In the abstract on modeling DHFR inhibition, what is the major benefit of the ILP analysis?

## Quoted passage
================

Journal of Computer-Aided Molecular Design

, Volume 8, Issue 4, pp 405–420 | Cite as

Quantitative structure-activity relationships by neural networks and inductive logic programming. I. The inhibition of dihydrofolate reductase by pyrimidines

  • Jonathan D. Hirst
  • Ross D. King
  • Michael J. E. Sternberg
Research Papers


Neural networks and inductive logic programming (ILP) have been compared to linear regression for modelling the QSAR of the inhibition of E. coli dihydrofolate reductase (DHFR) by 2,4-diamino-5-(substitured benzyl)pyrimidines, and, in the subsequent paper [Hirst, J.D., King, R.D. and Sternberg, M.J.E., J. Comput.-Aided Mol. Design, 8 (1994) 421], the inhibition of rodent DHFR by 2,4-diamino-6,6-dimethyl-5-phenyl-dihydrotriazines. Cross-validation trials provide a statistically rigorous assessment of the predictive capabilities of the methods, with training and testing data selected randomly and all the methods developed using identical training data. For the ILP analysis, molecules are represented by attributes other than Hansch parameters. Neural networks and ILP perform better than linear regression using the attribute representation, but the difference is not statistically significant. The major benefit from the ILP analysis is the formulation of understandable rules relating the activity of the inhibitors to their chemical structure.

================

(Collected data)
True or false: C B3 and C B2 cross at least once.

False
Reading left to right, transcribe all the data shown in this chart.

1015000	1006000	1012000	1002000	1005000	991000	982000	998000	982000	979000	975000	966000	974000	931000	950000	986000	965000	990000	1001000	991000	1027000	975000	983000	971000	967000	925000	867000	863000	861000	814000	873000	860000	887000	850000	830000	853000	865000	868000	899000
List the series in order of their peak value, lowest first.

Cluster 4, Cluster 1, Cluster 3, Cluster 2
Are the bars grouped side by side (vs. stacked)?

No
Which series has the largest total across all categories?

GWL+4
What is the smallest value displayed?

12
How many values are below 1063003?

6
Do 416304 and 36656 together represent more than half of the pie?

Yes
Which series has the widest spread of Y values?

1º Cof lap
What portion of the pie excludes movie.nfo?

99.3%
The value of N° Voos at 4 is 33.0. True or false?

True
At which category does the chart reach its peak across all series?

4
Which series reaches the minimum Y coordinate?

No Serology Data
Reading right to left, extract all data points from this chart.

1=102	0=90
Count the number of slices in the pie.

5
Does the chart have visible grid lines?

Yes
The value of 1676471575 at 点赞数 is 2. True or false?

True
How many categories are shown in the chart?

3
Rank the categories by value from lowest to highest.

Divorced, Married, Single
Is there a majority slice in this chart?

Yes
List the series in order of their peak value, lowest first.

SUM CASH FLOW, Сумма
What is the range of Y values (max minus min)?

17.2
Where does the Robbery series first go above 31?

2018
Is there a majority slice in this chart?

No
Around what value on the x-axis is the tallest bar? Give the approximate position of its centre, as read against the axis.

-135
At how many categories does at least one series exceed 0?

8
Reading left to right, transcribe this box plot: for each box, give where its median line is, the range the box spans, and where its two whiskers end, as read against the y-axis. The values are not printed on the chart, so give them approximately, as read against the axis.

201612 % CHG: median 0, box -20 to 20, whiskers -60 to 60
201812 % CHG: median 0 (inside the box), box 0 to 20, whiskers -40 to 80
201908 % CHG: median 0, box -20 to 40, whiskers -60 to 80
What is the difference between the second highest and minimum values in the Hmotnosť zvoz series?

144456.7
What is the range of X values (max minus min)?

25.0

================

## Exercise response
It yields understandable rules relating the activity of the inhibitors to their chemical structure.